Исходный текст –
Добавить в цитаты Настройки чтения

Страница 16 из 103

Фонтан любви, фонтан живой!

Принес я в дар тебе две розы.

Люблю немолчный говор твой

И поэтические слезы!..

Окончание письма, не попавшее в печать, как и начало его, по требованию – как мы уже сказали – самого Пушкина, содержит в себе неожиданное опровержение всех предшествующих уверений в равнодушии. Вот оно:

«Растолкуй мне теперь, почему полуденный берег и Бахчисарай имеют для меня прелесть неизъяснимую? Отчего так сильно во мне желание вновь посетить места, оставленные с таким равнодушием? Или воспоминание – самая сильная способность души нашей, и им очаровано все, что подвластно ему…?»Таким образом, Пушкин выказывается здесь со всем жаром своей души, со всею своею впечатлительностию и вместе с какой-то осторожностью в передаче чувства. Он вообще любил закрывать себя и мысль свою шуткой или таким оборотом речи, который еще оставляет возможность сомнения для слушателей: вот почему весьма мало людей знали Пушкина, что называется, лицом к лицу.

Короткое задание – Перепишите, пожалуйста, дословно фрагмент исходного текста начиная со слов «Окончание письма, не» вплоть до слов «лицом к лицу.» включительно. Строки, приведённые далее, для работы не понадобятся.

Записанные данные –
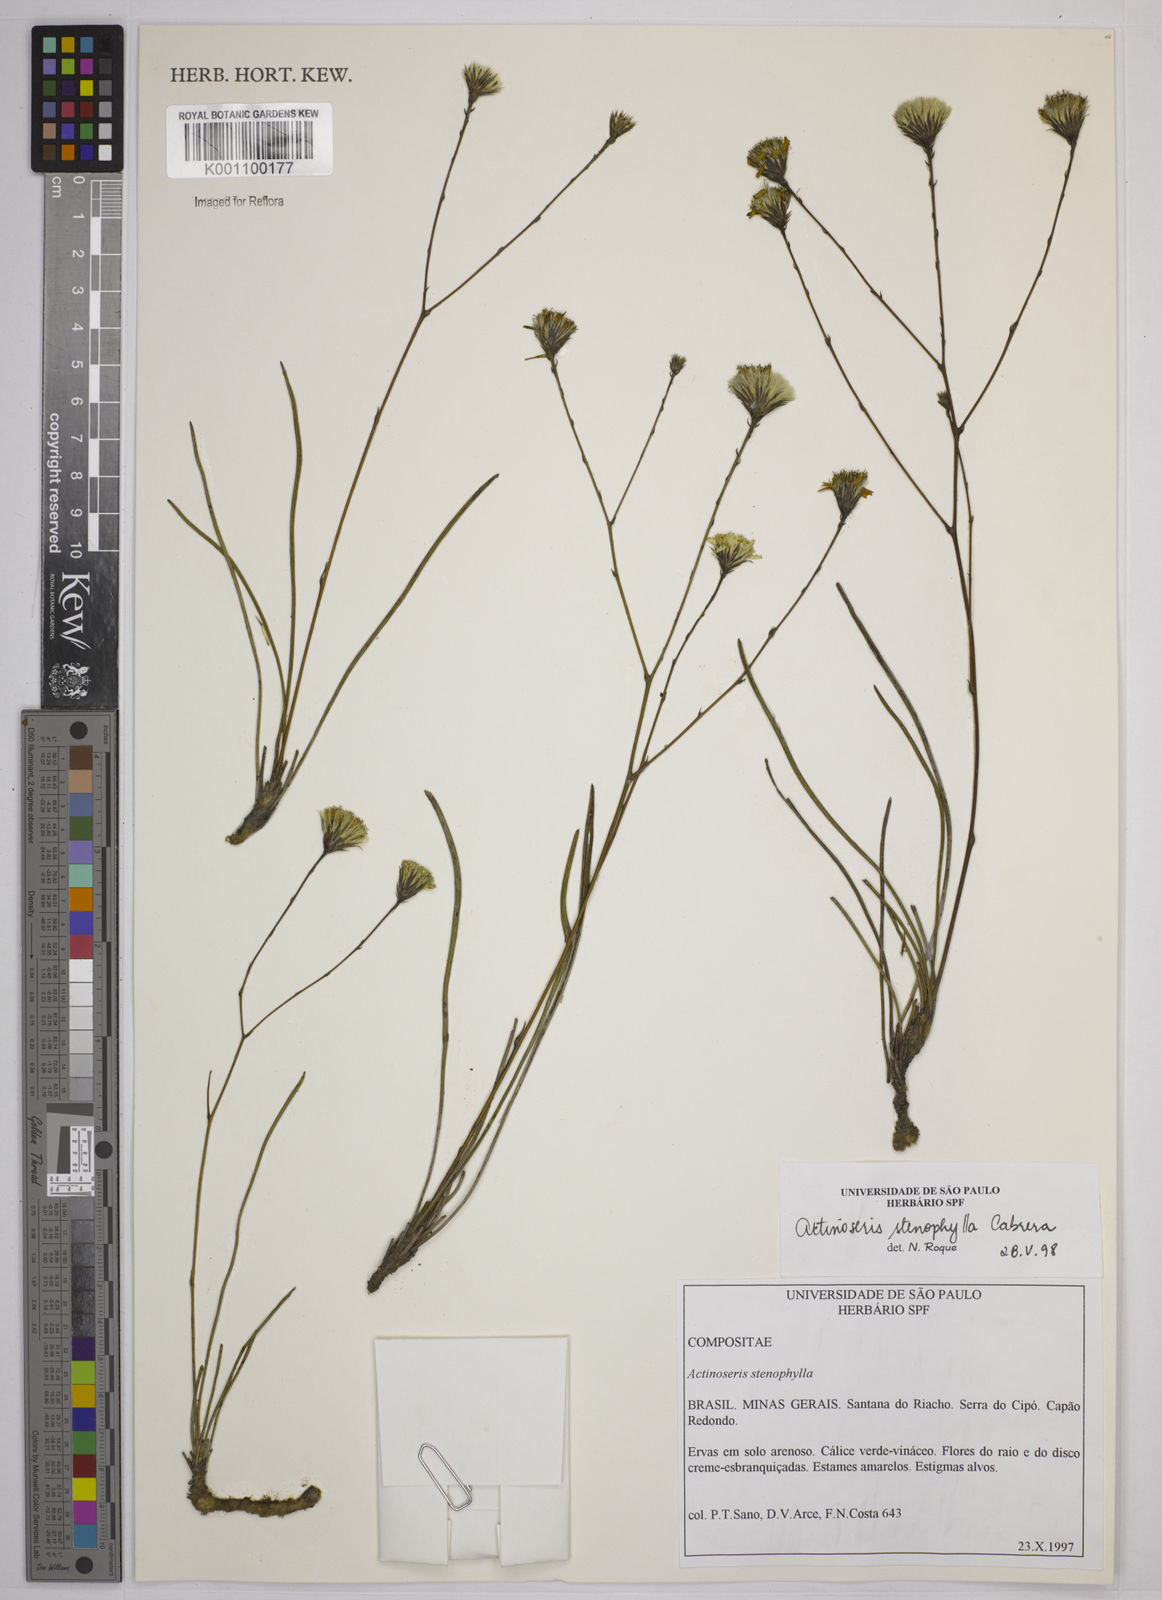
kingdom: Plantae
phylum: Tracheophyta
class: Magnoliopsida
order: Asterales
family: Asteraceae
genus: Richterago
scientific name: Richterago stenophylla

--

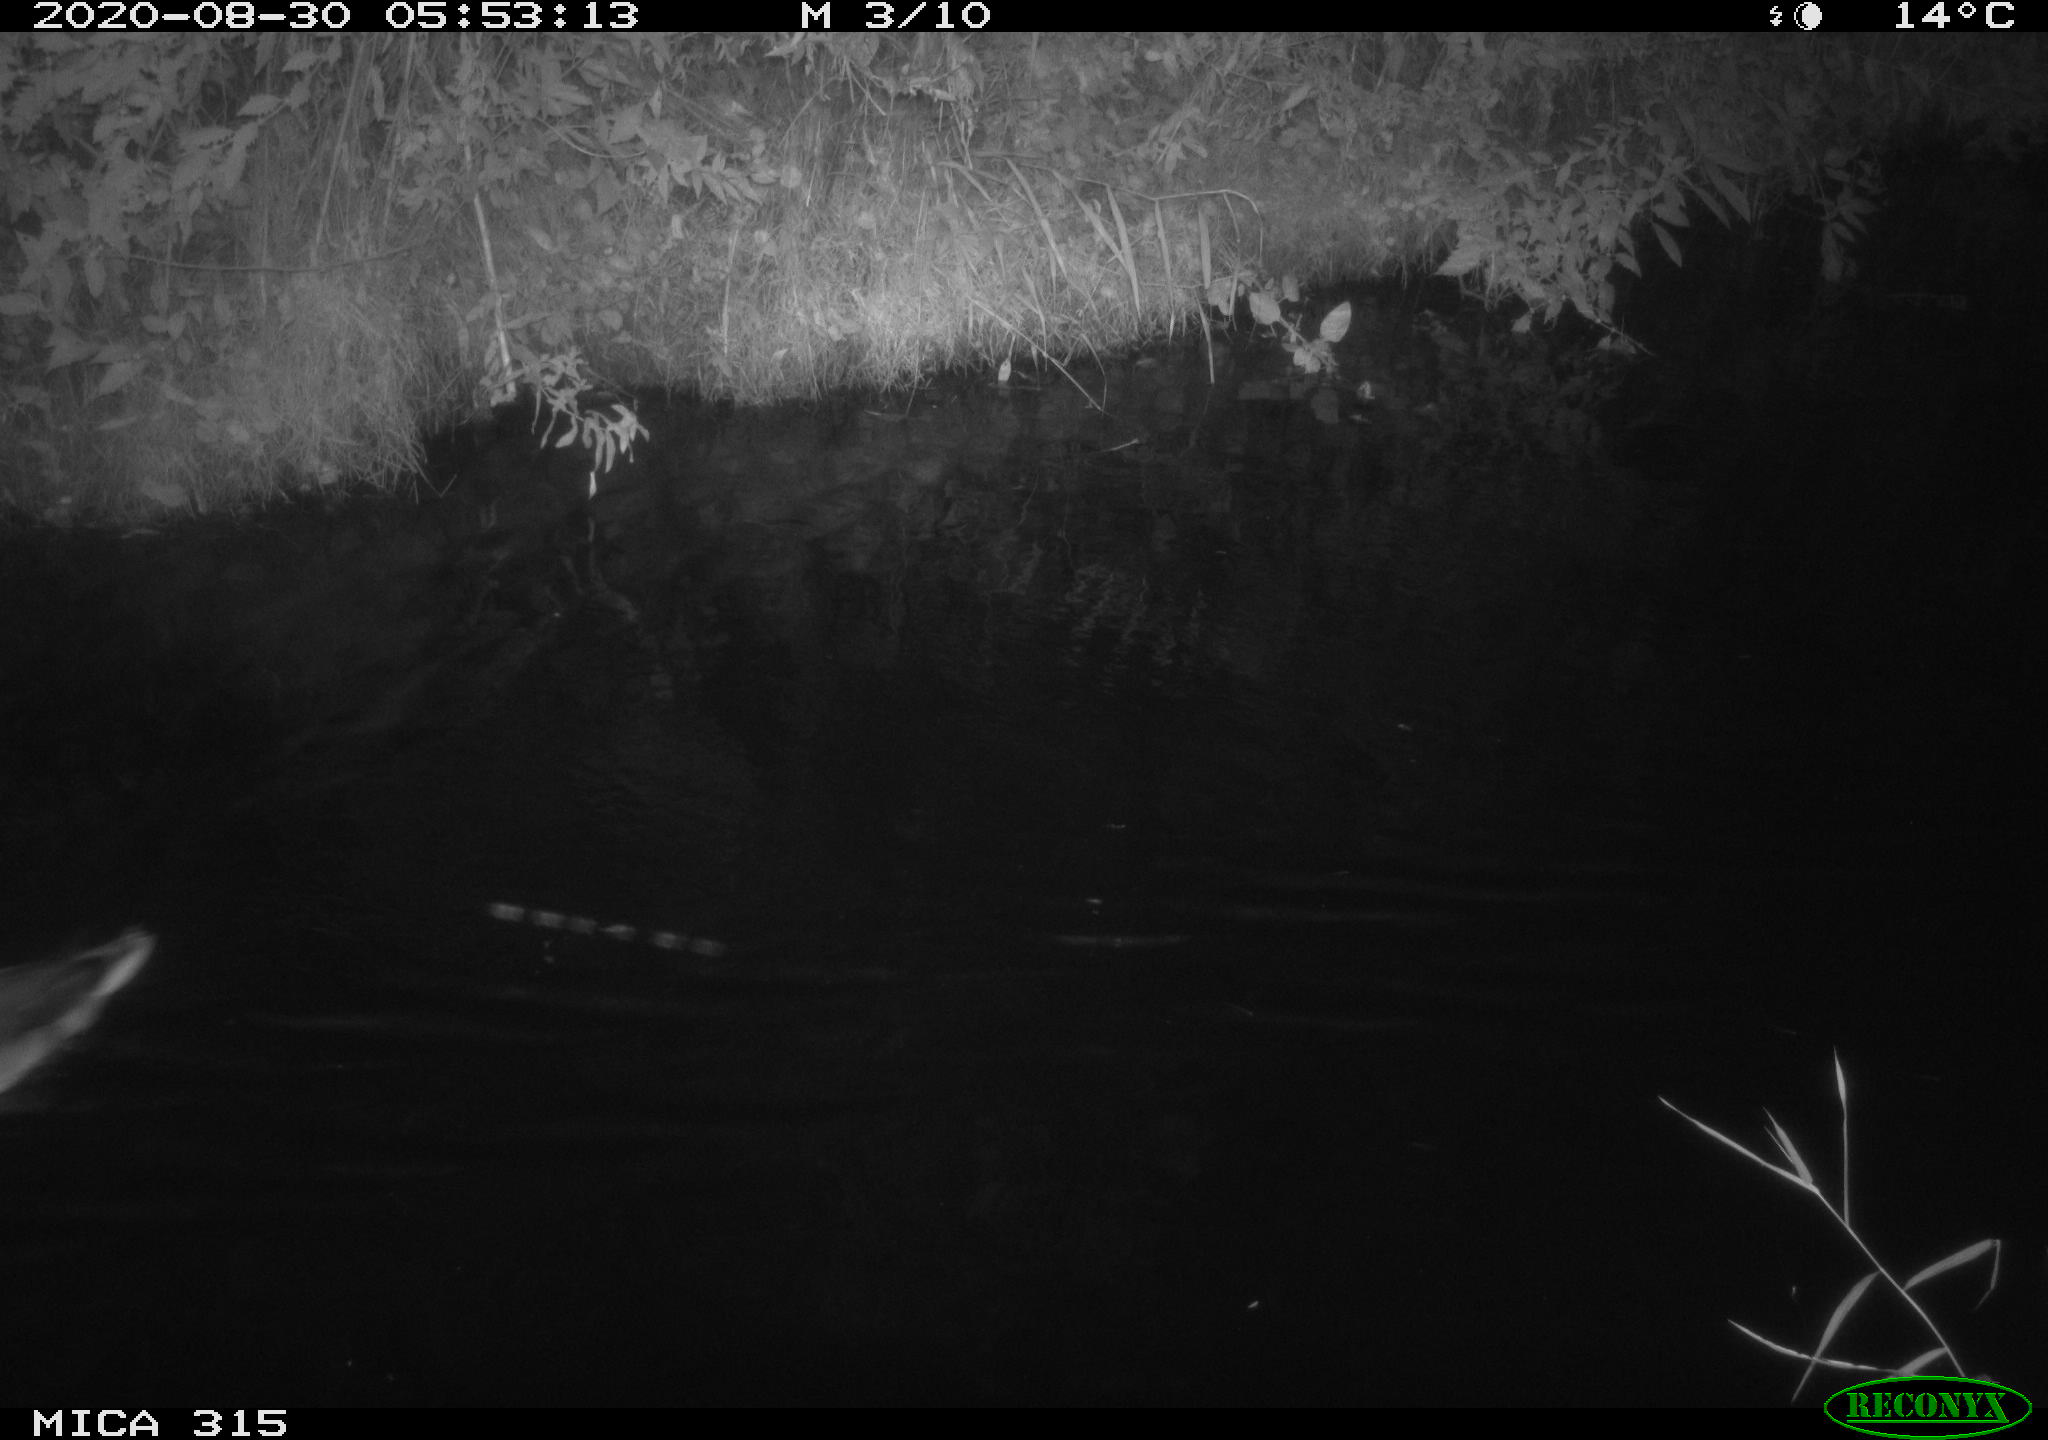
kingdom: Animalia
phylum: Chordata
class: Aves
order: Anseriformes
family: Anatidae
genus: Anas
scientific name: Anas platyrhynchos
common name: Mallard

Полное решение –
Окончание письма, не попавшее в печать, как и начало его, по требованию – как мы уже сказали – самого Пушкина, содержит в себе неожиданное опровержение всех предшествующих уверений в равнодушии. Вот оно:

«Растолкуй мне теперь, почему полуденный берег и Бахчисарай имеют для меня прелесть неизъяснимую? Отчего так сильно во мне желание вновь посетить места, оставленные с таким равнодушием? Или воспоминание – самая сильная способность души нашей, и им очаровано все, что подвластно ему…?»Таким образом, Пушкин выказывается здесь со всем жаром своей души, со всею своею впечатлительностию и вместе с какой-то осторожностью в передаче чувства. Он вообще любил закрывать себя и мысль свою шуткой или таким оборотом речи, который еще оставляет возможность сомнения для слушателей: вот почему весьма мало людей знали Пушкина, что называется, лицом к лицу.